> **INSTRUCTION**:
Copy the material below word for word, omitting the pictures.

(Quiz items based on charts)
------------------------------------------------------------------------

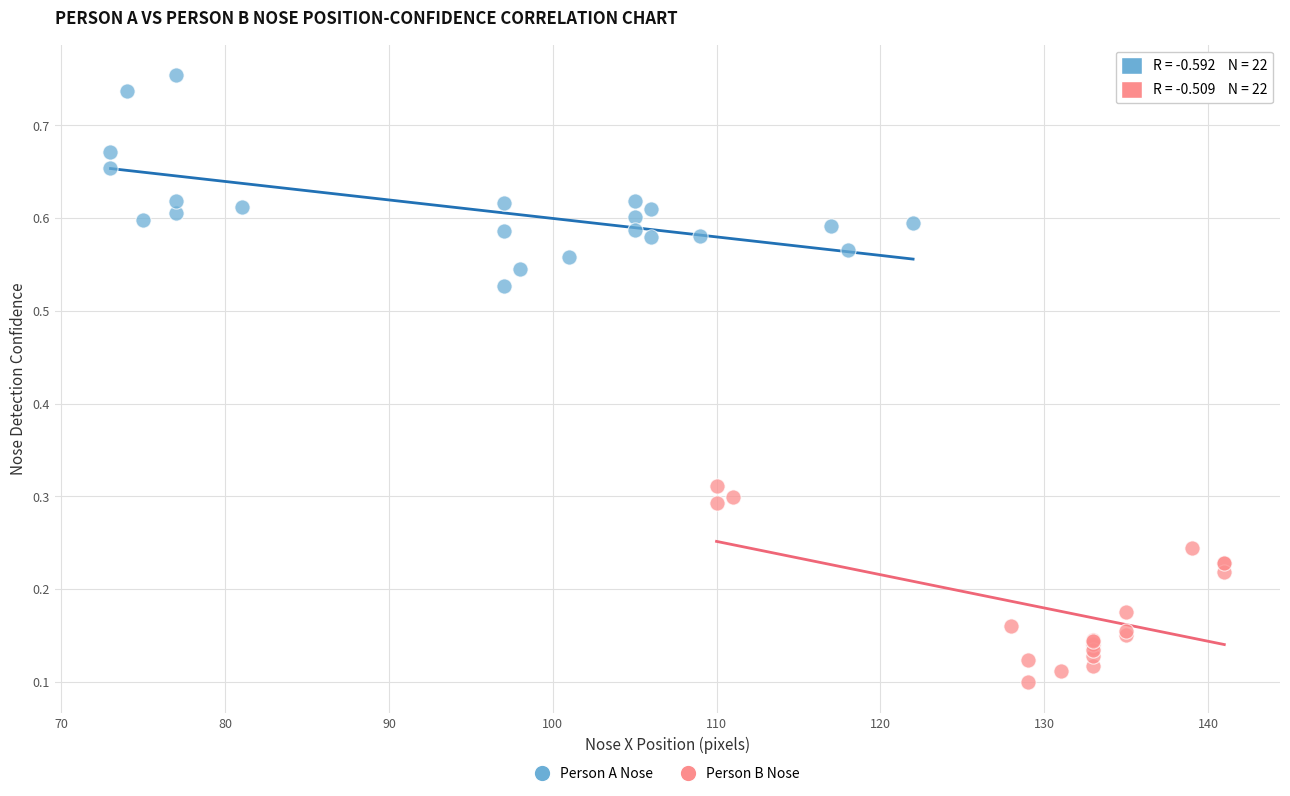

Which series contains the highest Y value?

Person A Nose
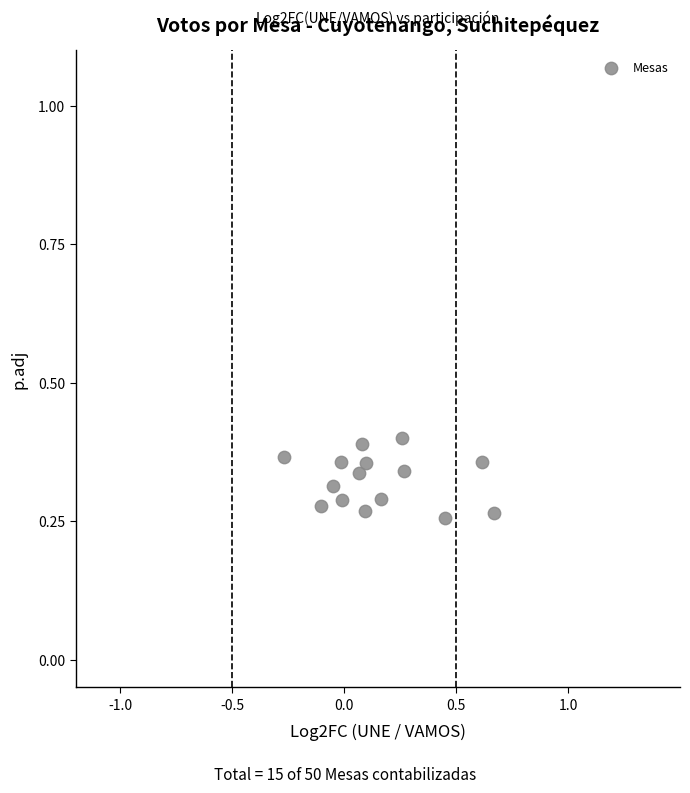

What is the range of X values (max minus min)?

0.9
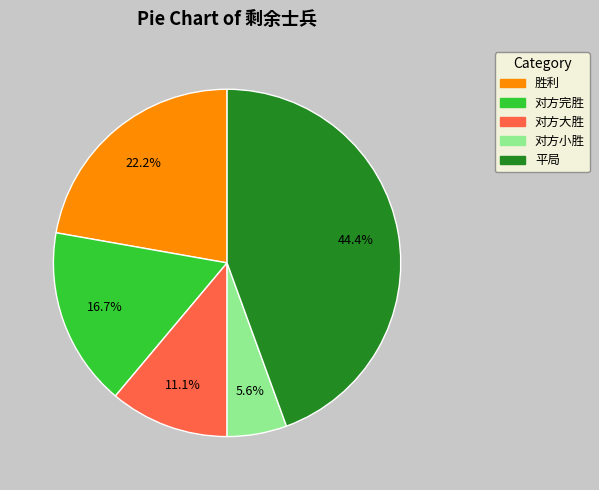

Is there a majority slice in this chart?

No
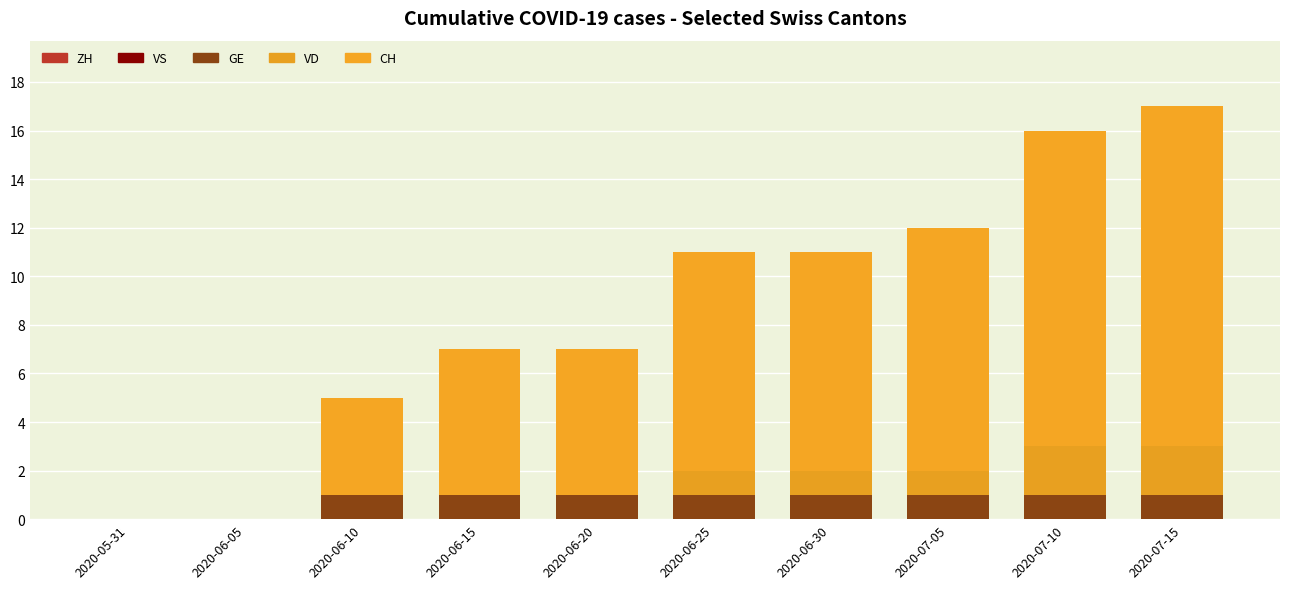

Between 2020-06-15 and 2020-06-25, which series saw the biggest shift?

CH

------------------------------------------------------------------------

> **RESULT FOR THIS EXERCISE**:
Which series contains the highest Y value?

Person A Nose

What is the range of X values (max minus min)?

0.9

Is there a majority slice in this chart?

No

Between 2020-06-15 and 2020-06-25, which series saw the biggest shift?

CH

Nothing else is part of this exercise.